Would you return the full listing exactly, with nothing altered?

-------- Supplied data --------

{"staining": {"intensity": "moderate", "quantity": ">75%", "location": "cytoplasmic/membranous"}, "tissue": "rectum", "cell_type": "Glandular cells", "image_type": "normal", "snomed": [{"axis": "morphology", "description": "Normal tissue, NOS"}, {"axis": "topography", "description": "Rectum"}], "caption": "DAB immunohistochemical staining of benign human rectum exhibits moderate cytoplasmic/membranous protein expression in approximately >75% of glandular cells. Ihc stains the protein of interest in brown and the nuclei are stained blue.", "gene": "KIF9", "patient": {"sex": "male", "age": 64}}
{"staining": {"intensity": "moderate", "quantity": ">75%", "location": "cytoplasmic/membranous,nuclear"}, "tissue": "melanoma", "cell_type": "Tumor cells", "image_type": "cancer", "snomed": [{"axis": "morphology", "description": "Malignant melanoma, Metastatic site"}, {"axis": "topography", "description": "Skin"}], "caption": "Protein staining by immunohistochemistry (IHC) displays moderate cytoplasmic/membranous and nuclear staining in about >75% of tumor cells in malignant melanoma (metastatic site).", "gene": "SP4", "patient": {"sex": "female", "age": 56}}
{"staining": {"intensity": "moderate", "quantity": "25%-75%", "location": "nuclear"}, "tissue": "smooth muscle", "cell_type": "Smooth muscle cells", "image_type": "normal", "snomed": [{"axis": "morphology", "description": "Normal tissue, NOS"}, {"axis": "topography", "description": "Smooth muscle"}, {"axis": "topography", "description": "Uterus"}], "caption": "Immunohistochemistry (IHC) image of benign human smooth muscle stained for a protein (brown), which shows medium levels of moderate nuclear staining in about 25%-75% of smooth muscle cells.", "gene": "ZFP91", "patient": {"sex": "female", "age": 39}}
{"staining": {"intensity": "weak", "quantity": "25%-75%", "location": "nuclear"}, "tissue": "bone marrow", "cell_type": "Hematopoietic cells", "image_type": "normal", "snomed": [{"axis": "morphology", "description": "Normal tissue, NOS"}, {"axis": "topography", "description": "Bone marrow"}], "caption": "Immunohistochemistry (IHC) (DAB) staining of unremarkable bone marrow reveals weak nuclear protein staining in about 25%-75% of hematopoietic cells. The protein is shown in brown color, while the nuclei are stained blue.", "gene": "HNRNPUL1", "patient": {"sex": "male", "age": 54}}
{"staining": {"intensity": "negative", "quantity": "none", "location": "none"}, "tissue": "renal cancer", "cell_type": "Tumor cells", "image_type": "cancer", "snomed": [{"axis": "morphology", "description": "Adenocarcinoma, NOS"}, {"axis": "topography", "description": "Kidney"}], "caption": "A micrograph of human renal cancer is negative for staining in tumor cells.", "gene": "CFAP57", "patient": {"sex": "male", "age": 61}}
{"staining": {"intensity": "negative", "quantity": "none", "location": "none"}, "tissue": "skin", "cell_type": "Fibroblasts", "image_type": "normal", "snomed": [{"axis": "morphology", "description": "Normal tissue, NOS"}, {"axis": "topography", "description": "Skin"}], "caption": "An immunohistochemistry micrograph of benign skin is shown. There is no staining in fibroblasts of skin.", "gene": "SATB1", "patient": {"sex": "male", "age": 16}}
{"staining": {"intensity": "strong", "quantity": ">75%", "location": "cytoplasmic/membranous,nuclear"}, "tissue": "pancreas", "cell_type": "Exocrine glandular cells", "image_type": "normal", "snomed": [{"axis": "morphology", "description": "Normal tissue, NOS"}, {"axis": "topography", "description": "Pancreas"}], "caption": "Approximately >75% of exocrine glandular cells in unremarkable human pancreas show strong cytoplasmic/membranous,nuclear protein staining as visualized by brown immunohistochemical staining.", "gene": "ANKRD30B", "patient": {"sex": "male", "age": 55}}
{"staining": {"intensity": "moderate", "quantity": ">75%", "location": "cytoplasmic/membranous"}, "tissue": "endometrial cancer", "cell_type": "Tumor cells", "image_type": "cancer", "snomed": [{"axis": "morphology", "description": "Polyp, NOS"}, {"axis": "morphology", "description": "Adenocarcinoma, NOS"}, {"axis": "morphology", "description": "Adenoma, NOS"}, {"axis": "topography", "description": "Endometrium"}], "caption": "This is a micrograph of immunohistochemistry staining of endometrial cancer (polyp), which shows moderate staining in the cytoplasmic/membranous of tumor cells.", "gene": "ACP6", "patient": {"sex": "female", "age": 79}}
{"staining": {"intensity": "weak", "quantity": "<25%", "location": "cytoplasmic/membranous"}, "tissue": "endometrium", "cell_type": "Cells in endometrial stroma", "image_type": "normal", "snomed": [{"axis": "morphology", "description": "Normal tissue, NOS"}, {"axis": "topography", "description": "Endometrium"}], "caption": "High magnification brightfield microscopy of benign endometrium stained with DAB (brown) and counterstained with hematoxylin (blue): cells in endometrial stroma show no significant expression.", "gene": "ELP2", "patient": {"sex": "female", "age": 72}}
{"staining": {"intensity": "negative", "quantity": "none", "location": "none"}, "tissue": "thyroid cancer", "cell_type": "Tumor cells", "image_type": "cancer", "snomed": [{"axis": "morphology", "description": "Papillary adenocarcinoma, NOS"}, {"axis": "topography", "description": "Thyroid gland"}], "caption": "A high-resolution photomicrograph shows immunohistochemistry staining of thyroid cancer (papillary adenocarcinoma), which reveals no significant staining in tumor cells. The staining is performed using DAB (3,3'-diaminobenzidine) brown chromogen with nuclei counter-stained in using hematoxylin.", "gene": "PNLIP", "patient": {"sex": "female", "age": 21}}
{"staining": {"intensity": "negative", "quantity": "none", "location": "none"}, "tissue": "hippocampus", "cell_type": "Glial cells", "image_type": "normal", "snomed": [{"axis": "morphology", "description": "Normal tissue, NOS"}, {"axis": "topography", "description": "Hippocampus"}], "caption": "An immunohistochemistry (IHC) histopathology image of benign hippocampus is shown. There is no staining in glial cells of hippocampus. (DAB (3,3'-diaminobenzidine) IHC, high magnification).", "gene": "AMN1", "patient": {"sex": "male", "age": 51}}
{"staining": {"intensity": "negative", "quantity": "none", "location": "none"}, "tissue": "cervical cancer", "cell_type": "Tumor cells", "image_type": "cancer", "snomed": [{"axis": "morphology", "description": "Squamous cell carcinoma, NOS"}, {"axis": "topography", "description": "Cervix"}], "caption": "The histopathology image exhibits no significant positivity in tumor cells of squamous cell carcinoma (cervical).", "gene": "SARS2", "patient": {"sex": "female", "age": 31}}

--------

> [Response]
{"staining": {"intensity": "moderate", "quantity": ">75%", "location": "cytoplasmic/membranous"}, "tissue": "rectum", "cell_type": "Glandular cells", "image_type": "normal", "snomed": [{"axis": "morphology", "description": "Normal tissue, NOS"}, {"axis": "topography", "description": "Rectum"}], "caption": "DAB immunohistochemical staining of benign human rectum exhibits moderate cytoplasmic/membranous protein expression in approximately >75% of glandular cells. Ihc stains the protein of interest in brown and the nuclei are stained blue.", "gene": "KIF9", "patient": {"sex": "male", "age": 64}}
{"staining": {"intensity": "moderate", "quantity": ">75%", "location": "cytoplasmic/membranous,nuclear"}, "tissue": "melanoma", "cell_type": "Tumor cells", "image_type": "cancer", "snomed": [{"axis": "morphology", "description": "Malignant melanoma, Metastatic site"}, {"axis": "topography", "description": "Skin"}], "caption": "Protein staining by immunohistochemistry (IHC) displays moderate cytoplasmic/membranous and nuclear staining in about >75% of tumor cells in malignant melanoma (metastatic site).", "gene": "SP4", "patient": {"sex": "female", "age": 56}}
{"staining": {"intensity": "moderate", "quantity": "25%-75%", "location": "nuclear"}, "tissue": "smooth muscle", "cell_type": "Smooth muscle cells", "image_type": "normal", "snomed": [{"axis": "morphology", "description": "Normal tissue, NOS"}, {"axis": "topography", "description": "Smooth muscle"}, {"axis": "topography", "description": "Uterus"}], "caption": "Immunohistochemistry (IHC) image of benign human smooth muscle stained for a protein (brown), which shows medium levels of moderate nuclear staining in about 25%-75% of smooth muscle cells.", "gene": "ZFP91", "patient": {"sex": "female", "age": 39}}
{"staining": {"intensity": "weak", "quantity": "25%-75%", "location": "nuclear"}, "tissue": "bone marrow", "cell_type": "Hematopoietic cells", "image_type": "normal", "snomed": [{"axis": "morphology", "description": "Normal tissue, NOS"}, {"axis": "topography", "description": "Bone marrow"}], "caption": "Immunohistochemistry (IHC) (DAB) staining of unremarkable bone marrow reveals weak nuclear protein staining in about 25%-75% of hematopoietic cells. The protein is shown in brown color, while the nuclei are stained blue.", "gene": "HNRNPUL1", "patient": {"sex": "male", "age": 54}}
{"staining": {"intensity": "negative", "quantity": "none", "location": "none"}, "tissue": "renal cancer", "cell_type": "Tumor cells", "image_type": "cancer", "snomed": [{"axis": "morphology", "description": "Adenocarcinoma, NOS"}, {"axis": "topography", "description": "Kidney"}], "caption": "A micrograph of human renal cancer is negative for staining in tumor cells.", "gene": "CFAP57", "patient": {"sex": "male", "age": 61}}
{"staining": {"intensity": "negative", "quantity": "none", "location": "none"}, "tissue": "skin", "cell_type": "Fibroblasts", "image_type": "normal", "snomed": [{"axis": "morphology", "description": "Normal tissue, NOS"}, {"axis": "topography", "description": "Skin"}], "caption": "An immunohistochemistry micrograph of benign skin is shown. There is no staining in fibroblasts of skin.", "gene": "SATB1", "patient": {"sex": "male", "age": 16}}
{"staining": {"intensity": "strong", "quantity": ">75%", "location": "cytoplasmic/membranous,nuclear"}, "tissue": "pancreas", "cell_type": "Exocrine glandular cells", "image_type": "normal", "snomed": [{"axis": "morphology", "description": "Normal tissue, NOS"}, {"axis": "topography", "description": "Pancreas"}], "caption": "Approximately >75% of exocrine glandular cells in unremarkable human pancreas show strong cytoplasmic/membranous,nuclear protein staining as visualized by brown immunohistochemical staining.", "gene": "ANKRD30B", "patient": {"sex": "male", "age": 55}}
{"staining": {"intensity": "moderate", "quantity": ">75%", "location": "cytoplasmic/membranous"}, "tissue": "endometrial cancer", "cell_type": "Tumor cells", "image_type": "cancer", "snomed": [{"axis": "morphology", "description": "Polyp, NOS"}, {"axis": "morphology", "description": "Adenocarcinoma, NOS"}, {"axis": "morphology", "description": "Adenoma, NOS"}, {"axis": "topography", "description": "Endometrium"}], "caption": "This is a micrograph of immunohistochemistry staining of endometrial cancer (polyp), which shows moderate staining in the cytoplasmic/membranous of tumor cells.", "gene": "ACP6", "patient": {"sex": "female", "age": 79}}
{"staining": {"intensity": "weak", "quantity": "<25%", "location": "cytoplasmic/membranous"}, "tissue": "endometrium", "cell_type": "Cells in endometrial stroma", "image_type": "normal", "snomed": [{"axis": "morphology", "description": "Normal tissue, NOS"}, {"axis": "topography", "description": "Endometrium"}], "caption": "High magnification brightfield microscopy of benign endometrium stained with DAB (brown) and counterstained with hematoxylin (blue): cells in endometrial stroma show no significant expression.", "gene": "ELP2", "patient": {"sex": "female", "age": 72}}
{"staining": {"intensity": "negative", "quantity": "none", "location": "none"}, "tissue": "thyroid cancer", "cell_type": "Tumor cells", "image_type": "cancer", "snomed": [{"axis": "morphology", "description": "Papillary adenocarcinoma, NOS"}, {"axis": "topography", "description": "Thyroid gland"}], "caption": "A high-resolution photomicrograph shows immunohistochemistry staining of thyroid cancer (papillary adenocarcinoma), which reveals no significant staining in tumor cells. The staining is performed using DAB (3,3'-diaminobenzidine) brown chromogen with nuclei counter-stained in using hematoxylin.", "gene": "PNLIP", "patient": {"sex": "female", "age": 21}}
{"staining": {"intensity": "negative", "quantity": "none", "location": "none"}, "tissue": "hippocampus", "cell_type": "Glial cells", "image_type": "normal", "snomed": [{"axis": "morphology", "description": "Normal tissue, NOS"}, {"axis": "topography", "description": "Hippocampus"}], "caption": "An immunohistochemistry (IHC) histopathology image of benign hippocampus is shown. There is no staining in glial cells of hippocampus. (DAB (3,3'-diaminobenzidine) IHC, high magnification).", "gene": "AMN1", "patient": {"sex": "male", "age": 51}}
{"staining": {"intensity": "negative", "quantity": "none", "location": "none"}, "tissue": "cervical cancer", "cell_type": "Tumor cells", "image_type": "cancer", "snomed": [{"axis": "morphology", "description": "Squamous cell carcinoma, NOS"}, {"axis": "topography", "description": "Cervix"}], "caption": "The histopathology image exhibits no significant positivity in tumor cells of squamous cell carcinoma (cervical).", "gene": "SARS2", "patient": {"sex": "female", "age": 31}}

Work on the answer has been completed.